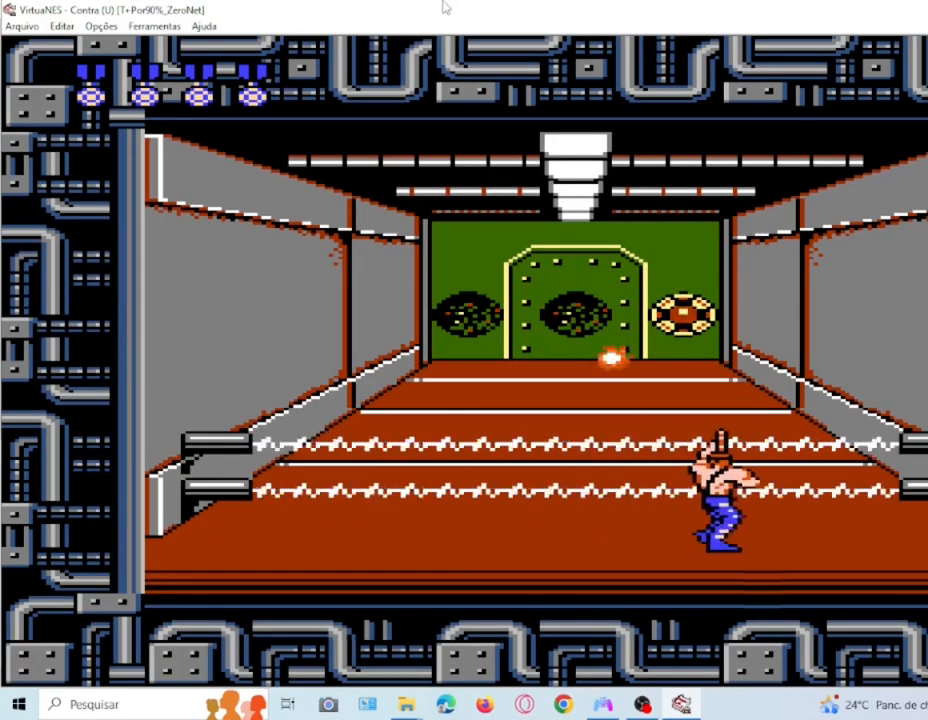
Gameplay with a controller (PlayStation layout); each line is a JSON object with the inputs held at the frame after it. "events" lists button and stick changes between this image and that frame as [ms after this image, input, new state], when the widget could be followed in between. Not read: L3 R3 left_stick right_stick.
{"buttons": ["SQUARE", "DPAD_RIGHT"], "events": [[67, "SQUARE", "down"], [134, "DPAD_RIGHT", "up"], [201, "SQUARE", "up"], [301, "SQUARE", "down"], [401, "SQUARE", "up"], [501, "DPAD_RIGHT", "down"], [501, "SQUARE", "down"]]}
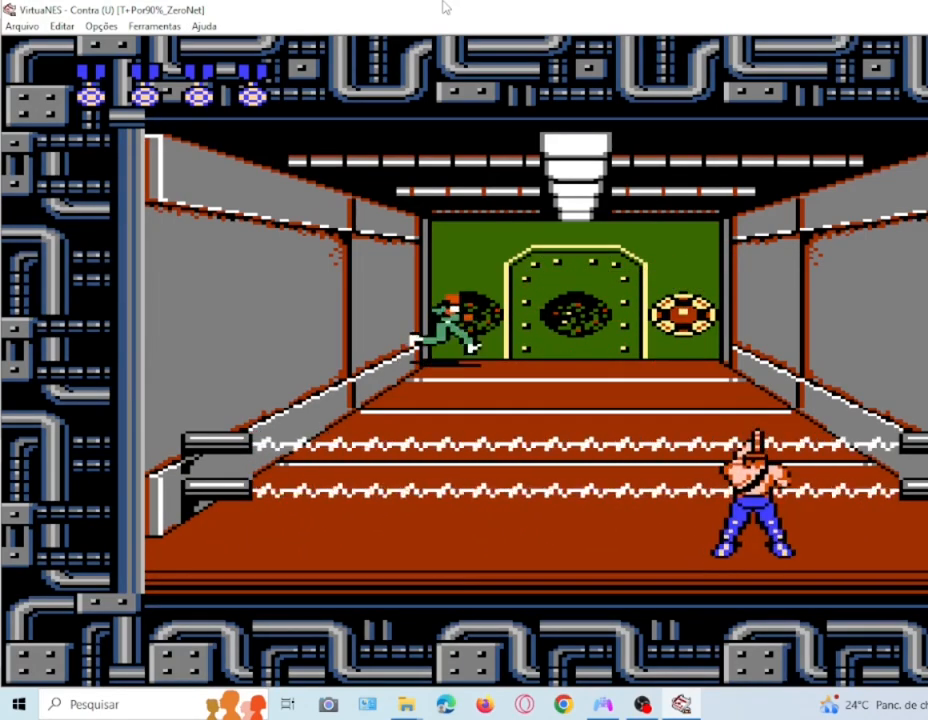
{"buttons": ["SQUARE", "DPAD_DOWN"], "events": [[100, "DPAD_RIGHT", "up"], [100, "SQUARE", "up"], [233, "SQUARE", "down"], [267, "DPAD_DOWN", "down"], [300, "SQUARE", "up"], [434, "SQUARE", "down"]]}
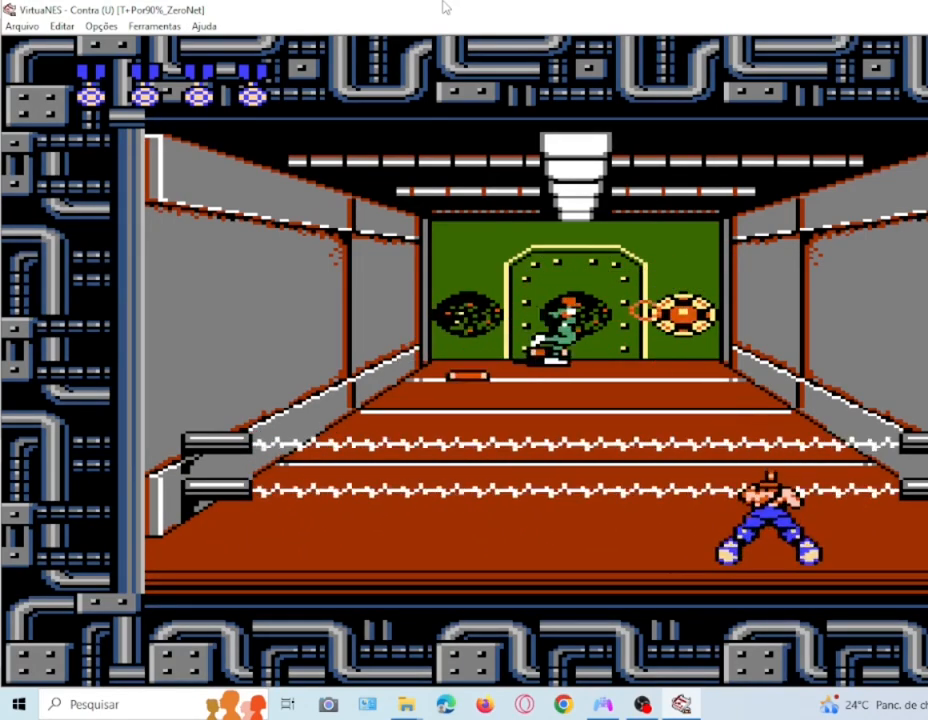
{"buttons": ["DPAD_DOWN"]}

• _Work task_:
What's needed is a word-for-word retyping of the listing, minus its pictures.

• _Task output_:
Gameplay with a controller (PlayStation layout); each line is a JSON object with the inputs held at the frame after it. "events" lists button and stick changes between this image and that frame as [ms after this image, input, new state], when the widget could be followed in between. Not read: L3 R3 left_stick right_stick.
{"buttons": ["SQUARE", "DPAD_RIGHT"], "events": [[67, "SQUARE", "down"], [134, "DPAD_RIGHT", "up"], [201, "SQUARE", "up"], [301, "SQUARE", "down"], [401, "SQUARE", "up"], [501, "DPAD_RIGHT", "down"], [501, "SQUARE", "down"]]}
{"buttons": ["SQUARE", "DPAD_DOWN"], "events": [[100, "DPAD_RIGHT", "up"], [100, "SQUARE", "up"], [233, "SQUARE", "down"], [267, "DPAD_DOWN", "down"], [300, "SQUARE", "up"], [434, "SQUARE", "down"]]}
{"buttons": ["DPAD_DOWN"]}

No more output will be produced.